Further evidence on appeal

[15]     It  is  not  (and  never  has  been)  in  dispute  that  the  commencement  of Mr Edwards’ relationship with Ms Hutchins coincided more or less exactly with the termination  of  his  relationship  with  his  former  wife,  Anne  Edwards.    He  left Mrs Edwards and the matrimonial home and moved in with Ms Hutchins on or about

2 April 2001.   At some later point in time Mr and Mrs Edwards entered in to a “section 21” agreement whereby they divided their relationship property (the agreement appears to be undated).

[16]     The preamble to that agreement stated that “The parties have been living

apart since April 2001”.  In terms of the division of matrimonial property it provided:

From the date of this Agreement the wife shall be the sole and absolute owner of the property described in Schedule A hereto and the husband shall be the sole and absolute owner of the property described in Schedule B hereto.

[17]     Schedule A referred to the unencumbered matrimonial home and its contents and two motor vehicles.  Schedule B referred inter alia to “All shares in Edwards Transport Limited and Consol Street Properties Limited”.

[18]     The agreement then provided:

The payment due by the husband to the wife to equalise the division of property referred to in Schedules A and B is $126,500.00

The said sum of $126,500.oo will be paid by the husband to the wife when the wife has executed, and in exchange for, share transfers transferring all of the wife’s shares in EDWARDS TRANSPORT LIMITED and CONSOL STREET PROPERTIES LIMITED to the husband.

[19]     It is not clear when precisely the share transfer was completed although Consol’s 2002 Annual Return indicates that it was before 31 March of that year.  The record of this Annual Return (downloaded from the Companies Office website) is one of the documents Ms Hutchins now seeks to adduce in evidence.

[20]     The payment of the $126,500 to Mr Edwards appears to have taken place in May 2002.  It has never been disputed that that payment was financed largely by way of a $100,000 loan taken out by Ms Hutchins’ parents.  The fact that the loan was also in Ms Hutchins’ own name, however, is one of the matters she seeks to prove by way of the further evidence she now seeks to adduce.  The parties also appear to be agreed that by 2005 that loan had been repaid, largely from the profit made on the purchase and sale of a property in Waihi.  Further evidence seeks to show that that sale and purchase was by a company that was jointly owned by them.

## [Work to do]
Please explain, using the appeal excerpt above, why the husband was to pay the wife $126,500 and when that payment was due.

## [Items]
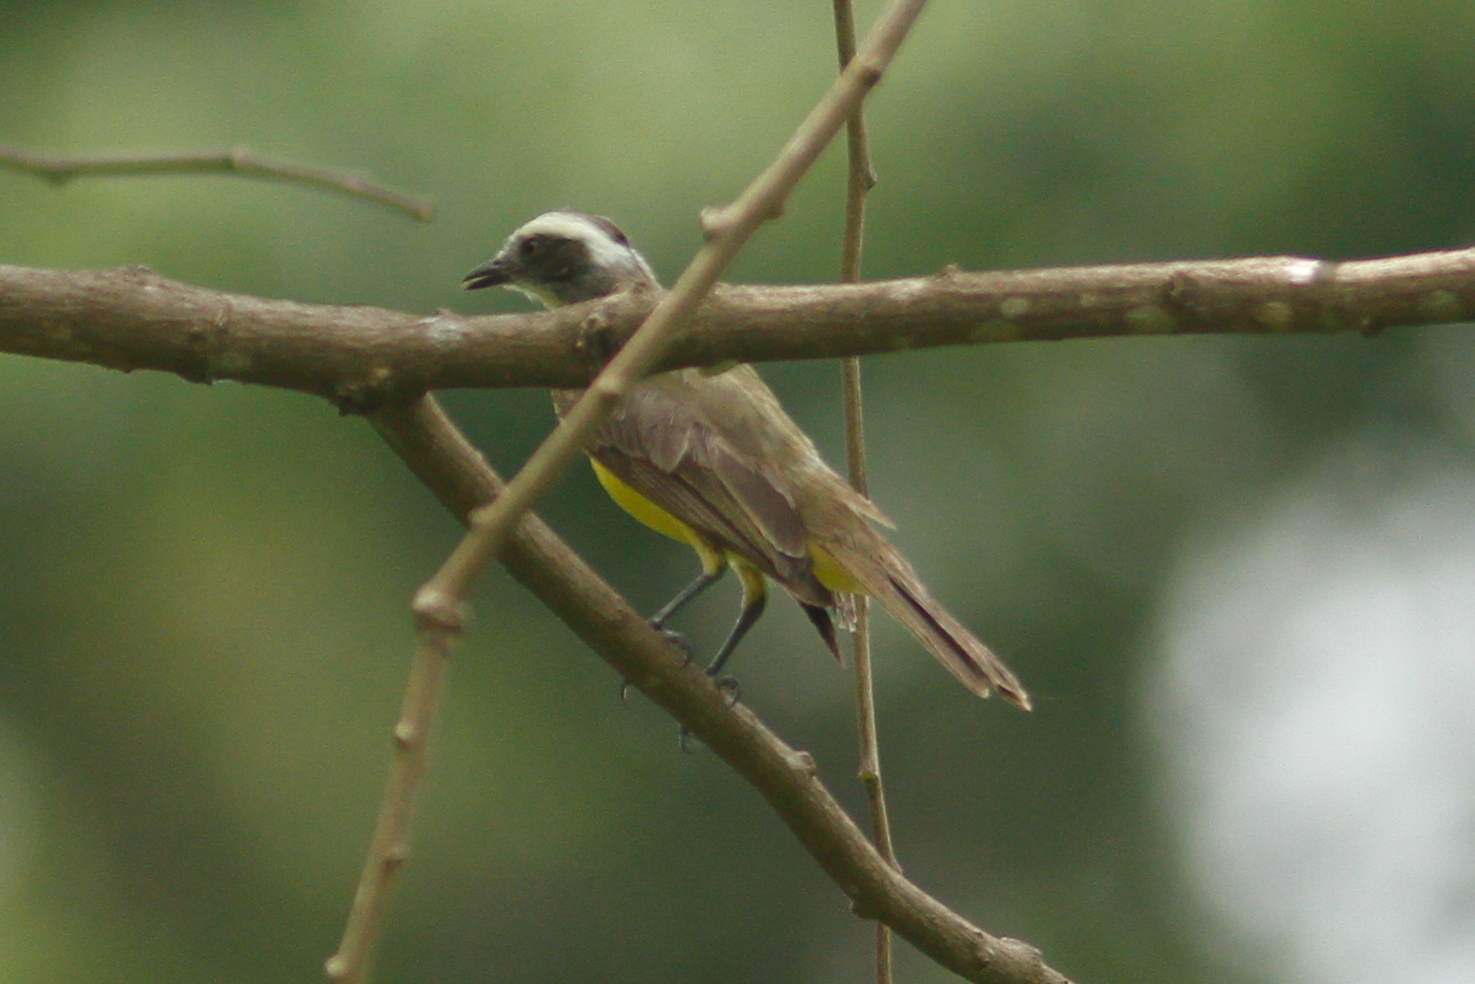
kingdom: Animalia
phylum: Chordata
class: Aves
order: Passeriformes
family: Tyrannidae
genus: Myiozetetes
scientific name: Myiozetetes similis
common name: Social flycatcher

## [Result for this task]
The payment was meant to equalize the division of property between Schedule A, which went to the wife, and Schedule B, which went to the husband. It was due once the wife had signed share transfers giving the husband all her shares in Edwards Transport Limited and Consol Street Properties Limited, in exchange for those transfers.